What a strange time for the Internet.
Trump tried to take on Twitter. Then Twitter took down Trump, as did almost every other social media platform.
It’s an ongoing tug of war between corporations and governments over who gets to control and moderate the free flow of information, ideas, and speech online.
But who made these guys the boss of the web?
Most of us experience censorship in some form or another. Sometimes we just call it geoblocking (thanks for nothing, Netflix…).
But this is more of an inconvenience, it’s a violation of our human rights.

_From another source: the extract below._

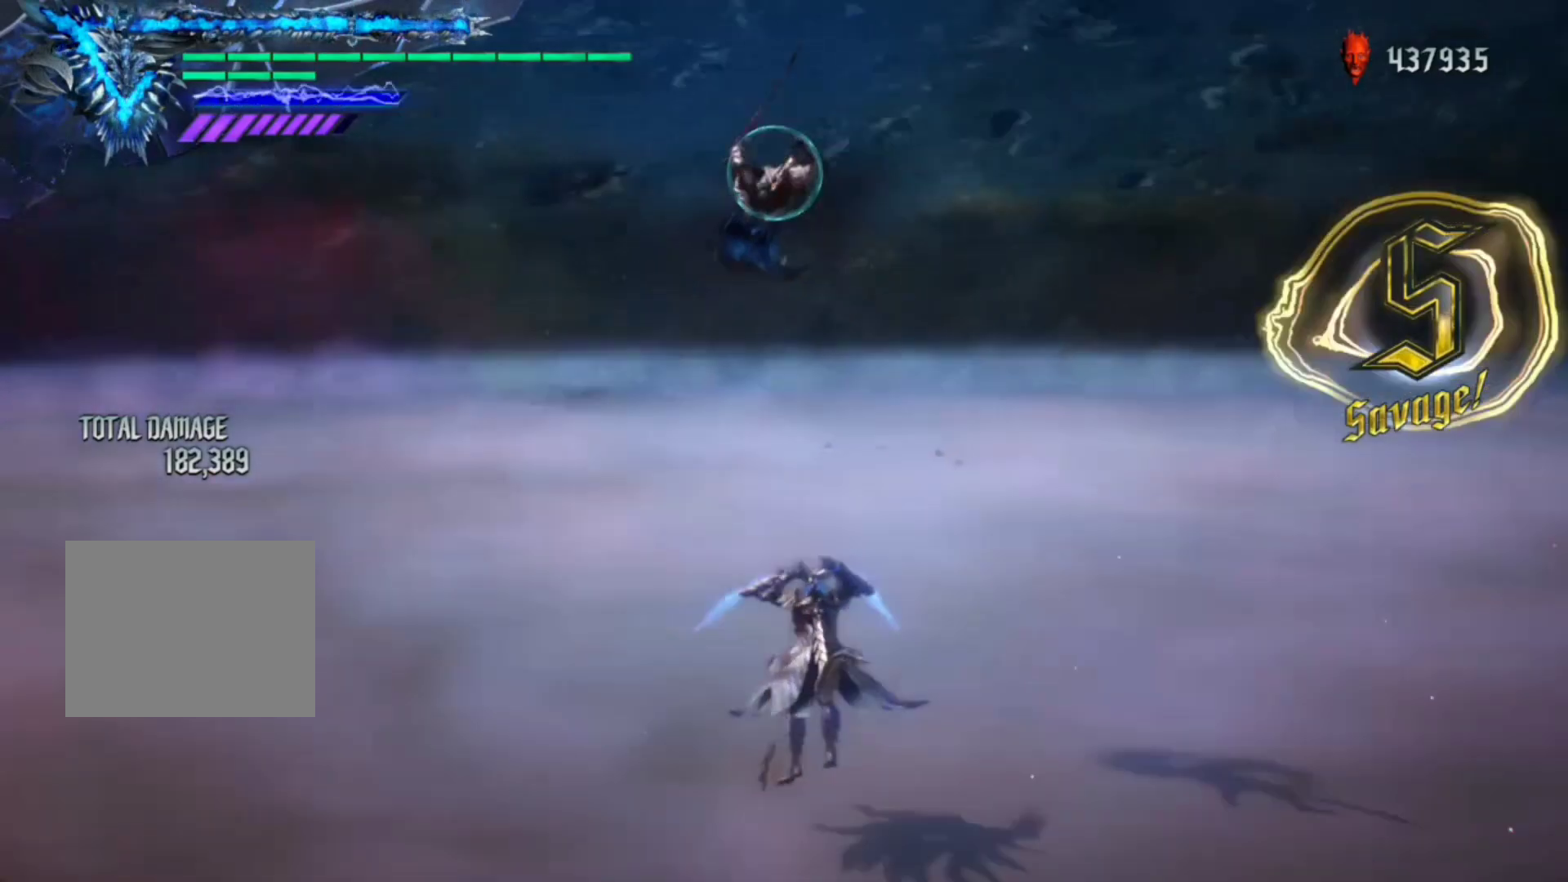
{"buttons": ["R1"], "left_stick": "center", "right_stick": "center", "events": [[17, "left_stick", "down"], [117, "left_stick", "up"], [217, "Y", "down"], [217, "left_stick", "center"], [283, "Y", "up"]]}
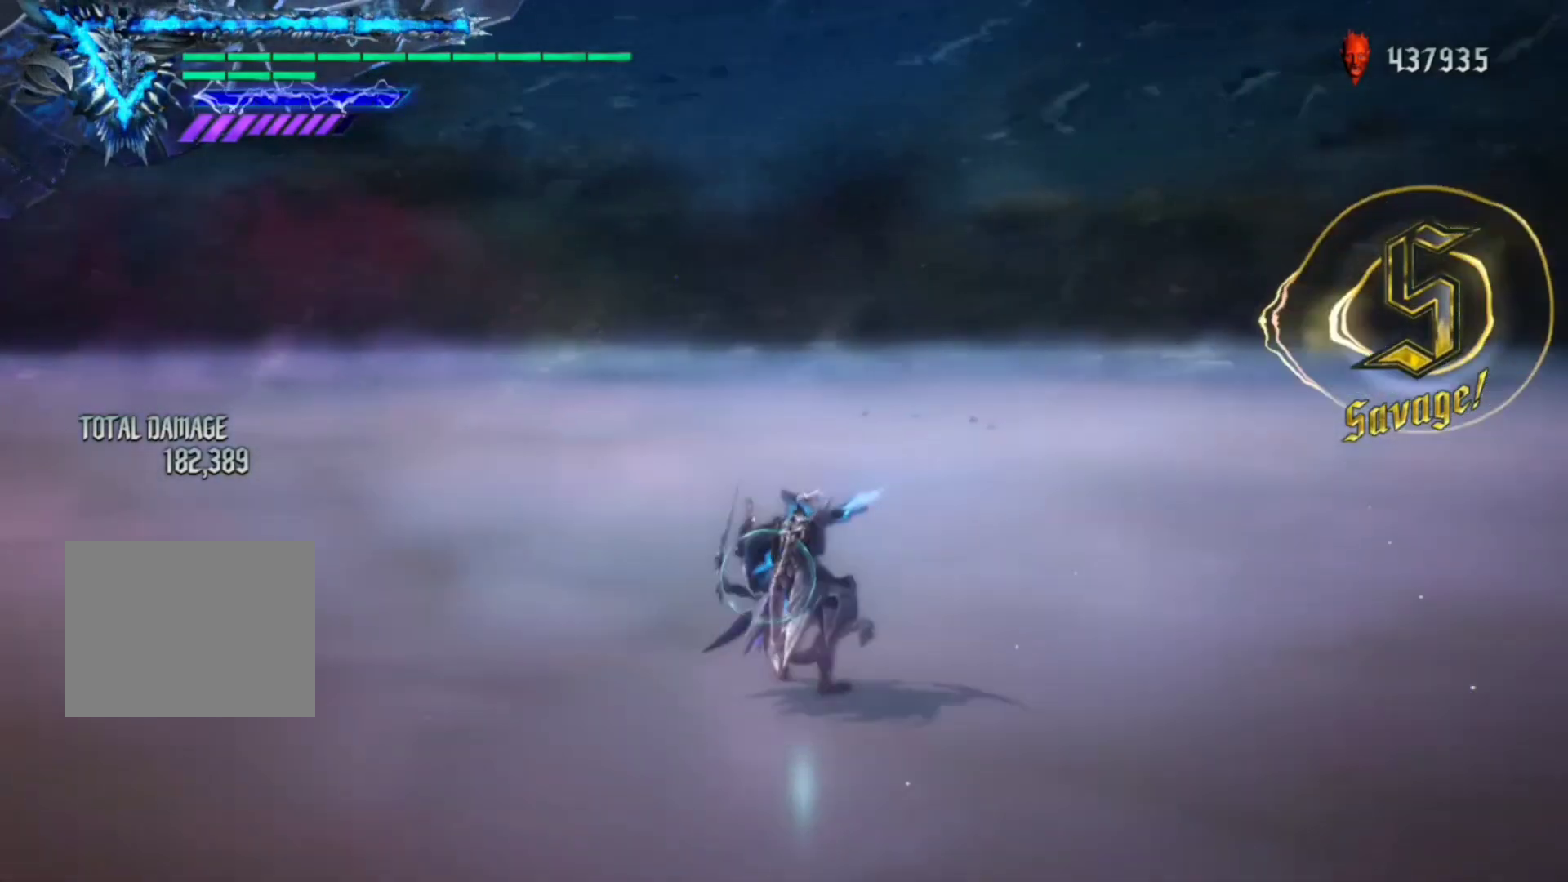
{"buttons": ["R1", "DPAD_RIGHT"], "left_stick": "center", "right_stick": "center", "events": [[250, "right_stick", "down-right"], [317, "right_stick", "center"], [417, "DPAD_RIGHT", "down"]]}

In some parts of the world, like in Uganda, governments can authorize a complete internet shutdown to aid their own political agendas. Imagine living without the internet for a whole day. How about months?
Whether it’s big tech or ruling dictators, there should be no way for someone to just flip a switch and deny you access to the web.
Many people (including Twitter’s own CEO) believe that corporate censorship sets a dangerous precedent.
Hate speech and inciting violence are inexcusable and intolerable, we can all agree. Yet normalizing the behaviour of businesses to set the social standards for freedom of expression is a slippery slope.
This new ownership model for internet infrastructure would drastically change the way we not only run it - more accessible, secure and free - but the ways we prevent things like dangerous hate speech.
We need to protect the internet. It’s the home of free information and expression. It’s also the home of cat videos, memes, Wikipedia, and of course, HackerNoon.